Re: [PATCH] PCI: pciehp: Do not turn off slot if presence comes up after link

From: Bjorn Helgaas
Date: Fri Feb 08 2019 - 14:56:06 EST


On Tue, Feb 05, 2019 at 03:06:56PM -0600, Alexandru Gagniuc wrote:
> According to PCIe 3.0, the presence detect state is a logical OR of
> in-band and out-of-band presence. With this, we'd expect the presence
> state to always be asserted when the link comes up.

Do you have a PCIe 4.0 spec? I think 5.0 is about to come out, so
it'd be nice to have at least a 4.0 citation (including section
number), if you have one.

> Not all hardware follows this, and it is possible for the presence to
> come up after the link. In this case, the PCIe device would be
> erroneously disabled and re-probed. It is possible to distinguish
> between a delayed presence and a card swap by looking at the DLL state
> changed bit -- The link has to come down if the card is removed.
>
> Thus, for a device that is probed, present and has its link active, a
> lack of a link state change event guarantees we have the same device,
> and shutdown of is not needed.

s/of is/is/, I guess?

I'm hoping Lukas will chime in here; thanks for cc'ing him already.

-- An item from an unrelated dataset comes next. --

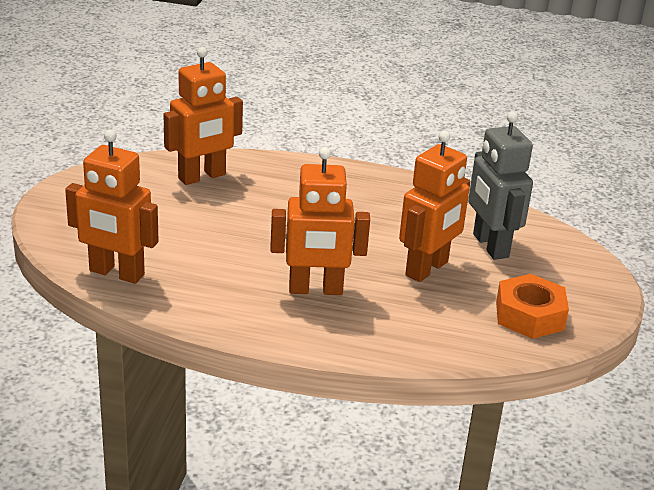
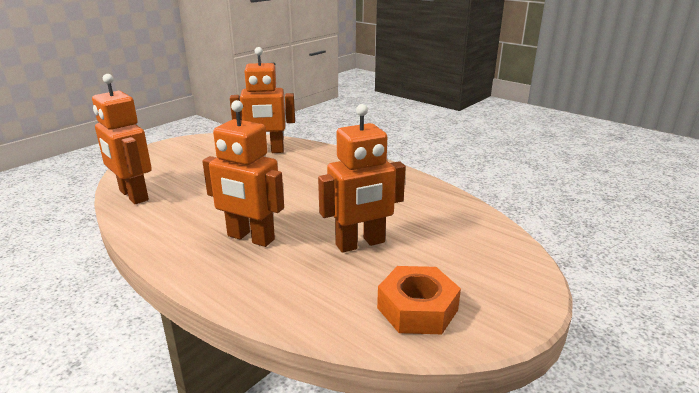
camera: 30 degrees right, 5 degrees down
grey robot [468,111,533,260] -> none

> Signed-off-by: Alexandru Gagniuc <mr.nuke.me@xxxxxxxxx>
> ---
>
> Following some discussion in
> "PCI: hotplug: Erroneous removal of hotplug PCI devices" [1]
> It became apparent that we can't fully rely presence detect changed
> as an indicator to shutdown a device. And in PCIe 4.0 the "logical OR"
> requirement is going away, so we can use a way to slightly decouple
> presence detect and link active.
>
> I think the approach here is the simplest, and least likely to
> interfere with other mis-behaving hardware (in the PCIe 3.0 sense).
>
> [1] https://www.spinics.net/lists/linux-pci/msg79564.html

Would you mind updating this reference to the
https://lore.kernel.org/linux-pci form that doesn't depend on external
organizations?

https://www.kernel.org/lore.html has some details, but unfortunately
lacks a hint about how to construct the URL. What I do is look up the
Message-ID and use, e.g.,

https://lore.kernel.org/linux-pci/<Message-ID>

> drivers/pci/hotplug/pciehp_ctrl.c | 10 ++++++++++
> 1 file changed, 10 insertions(+)
>
> diff --git a/drivers/pci/hotplug/pciehp_ctrl.c b/drivers/pci/hotplug/pciehp_ctrl.c
> index 3f3df4c29f6e..ea0dd3e956be 100644
> --- a/drivers/pci/hotplug/pciehp_ctrl.c
> +++ b/drivers/pci/hotplug/pciehp_ctrl.c
> @@ -220,13 +220,23 @@ void pciehp_handle_presence_or_link_change(struct controller *ctrl, u32 events)
> /*
> * If the slot is on and presence or link has changed, turn it off.
> * Even if it's occupied again, we cannot assume the card is the same.
> + * When the card is swapped, we also expect a change in link state,
> + * without which, it's likely presence became high after link-active.
> */
> mutex_lock(&ctrl->state_lock);
> + present = pciehp_card_present(ctrl);
> + link_active = pciehp_check_link_active(ctrl);
> switch (ctrl->state) {
> case BLINKINGOFF_STATE:
> cancel_delayed_work(&ctrl->button_work);
> /* fall through */
> case ON_STATE:
> + if (present && link_active &&
> + !(events & PCI_EXP_SLTSTA_DLLSC)) {
> + mutex_unlock(&ctrl->state_lock);
> + ctrl_warn(ctrl, "Hardware bug: Presence state came up after link");

I'm not 100% sure this is worth KERN_WARN unless the user might be
able to do something about it.

> + return;
> + }
> ctrl->state = POWEROFF_STATE;
> mutex_unlock(&ctrl->state_lock);
> if (events & PCI_EXP_SLTSTA_DLLSC)
> --
> 2.19.2
>